Kurz bevor Angela Merkel (Imogen Kogge) in Brüssel aus der Limousine und vor die Mikrofone der internationalen Medien tritt, erhält sie eine SMS: „Ungarn baut einen Grenzzaun.“ „Scheiße“, sagt die Bundeskanzlerin in erfrischender, fürs Publikum allerdings ungewohnter Spontaneität. Ob sie wirklich so reagiert hat an diesem 12. Juli 2015? Schon möglich. Und wer will einen Film sehen, in dem Angela Merkel so redet wie (fast) immer im Fernsehen? Auch sonst gibt es in „Die Getriebenen“ wohl einige Szenen, die über das belegbare Geschehen hinaus reichen. Vor allem von der privaten Merkel und ihrem Zusammenleben mit Joachim Sauer, der von Uwe Preuss als geduldiger Gefährte gespielt wird. Sauer steht auch mal mit Schürze am Herd, wenn die arbeitende Ehefrau nach Hause kommt – ein schön beiläufig erzählter Tausch traditioneller Rollen. Wie überhaupt der Blick in das sonst gut abgeschottete Eheleben von Merkel/Sauer respektvoll und zurückhaltend inszeniert ist. Die Figur des Kanzleringatten ist aber auch kein überflüssiges, stummes Beiwerk: In einem Schlüsseldialog gegen Ende gibt er Merkel kräftig Contra. Dann kommt endlich mal Kritik zur Sprache, die nicht von konservativer Seite stammt und in der etwa auf den seit Jahren währenden Krieg in Syrien und auf europäische Versäumnisse verwiesen wird.

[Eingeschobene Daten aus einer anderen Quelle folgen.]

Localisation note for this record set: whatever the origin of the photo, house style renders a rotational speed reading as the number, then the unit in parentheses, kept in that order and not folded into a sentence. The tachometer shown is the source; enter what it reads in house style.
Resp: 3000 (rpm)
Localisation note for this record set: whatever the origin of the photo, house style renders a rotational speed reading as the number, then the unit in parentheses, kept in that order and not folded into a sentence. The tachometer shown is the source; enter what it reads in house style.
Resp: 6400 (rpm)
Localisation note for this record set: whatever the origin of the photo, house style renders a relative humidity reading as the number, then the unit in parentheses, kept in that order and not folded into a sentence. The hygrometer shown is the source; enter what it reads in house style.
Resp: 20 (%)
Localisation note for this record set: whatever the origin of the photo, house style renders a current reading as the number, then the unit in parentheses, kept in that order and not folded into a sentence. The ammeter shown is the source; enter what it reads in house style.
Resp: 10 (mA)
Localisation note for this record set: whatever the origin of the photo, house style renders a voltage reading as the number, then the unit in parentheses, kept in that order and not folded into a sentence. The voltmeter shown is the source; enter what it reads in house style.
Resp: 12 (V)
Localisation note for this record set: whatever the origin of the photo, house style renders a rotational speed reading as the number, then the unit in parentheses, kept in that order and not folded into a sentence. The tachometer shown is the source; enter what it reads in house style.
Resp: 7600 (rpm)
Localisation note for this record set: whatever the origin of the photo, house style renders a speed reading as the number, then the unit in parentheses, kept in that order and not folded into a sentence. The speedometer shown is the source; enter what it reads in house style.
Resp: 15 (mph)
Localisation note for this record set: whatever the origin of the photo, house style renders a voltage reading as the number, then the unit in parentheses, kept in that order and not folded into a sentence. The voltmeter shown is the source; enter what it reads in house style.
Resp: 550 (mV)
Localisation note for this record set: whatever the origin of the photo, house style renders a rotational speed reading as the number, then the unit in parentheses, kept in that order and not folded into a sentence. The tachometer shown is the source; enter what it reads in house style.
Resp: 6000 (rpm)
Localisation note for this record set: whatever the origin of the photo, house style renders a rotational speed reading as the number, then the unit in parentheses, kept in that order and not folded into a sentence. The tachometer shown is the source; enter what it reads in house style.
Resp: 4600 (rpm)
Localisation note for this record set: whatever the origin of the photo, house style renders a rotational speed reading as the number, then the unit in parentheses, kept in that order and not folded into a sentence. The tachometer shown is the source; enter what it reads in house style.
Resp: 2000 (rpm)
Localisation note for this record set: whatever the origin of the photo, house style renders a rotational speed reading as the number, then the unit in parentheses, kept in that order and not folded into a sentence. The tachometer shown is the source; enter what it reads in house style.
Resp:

Merkel zögert, ehe ihre Flüchtlingspolitik die Republik polarisiert
Dass Merkel die Flüchtlingspolitik lästig und nachrangig war, dass sie lange Zeit zögerte und zauderte, bevor sie im Herbst 2015 für die einen zur menschenfreundlichen Lichtgestalt und für die anderen zur vermeintlichen Volksverräterin wurde, das erzählt freilich auch der Film von Drehbuch-Autor Florian Oeller und Regisseur Stephan Wagner. „Die Getriebenen“ beruht auf dem gleichnamigen Sachbuch von „Welt“-Korrespondent Robin Alexander, der die Ereignisse rund um die Aufnahme Tausender Geflüchteter, die Anfang September 2015 vom Budapester Bahnhof Keleti Richtung Deutschland marschiert waren, minutiös recherchierte. Während sich das ZDF-Dokudrama „Stunden der Entscheidung“ (2019) im Wesentlichen auf die Abläufe am 4. September und der Nacht darauf konzentrierte, fassen Oeller/Wagner einen viel weiteren zeitlichen Rahmen, beginnend beim Beschluss der Ungarn, die Grenze zu Serbien mit einem Zaun zu sichern und keine Flüchtlinge mehr ins Land zu lassen.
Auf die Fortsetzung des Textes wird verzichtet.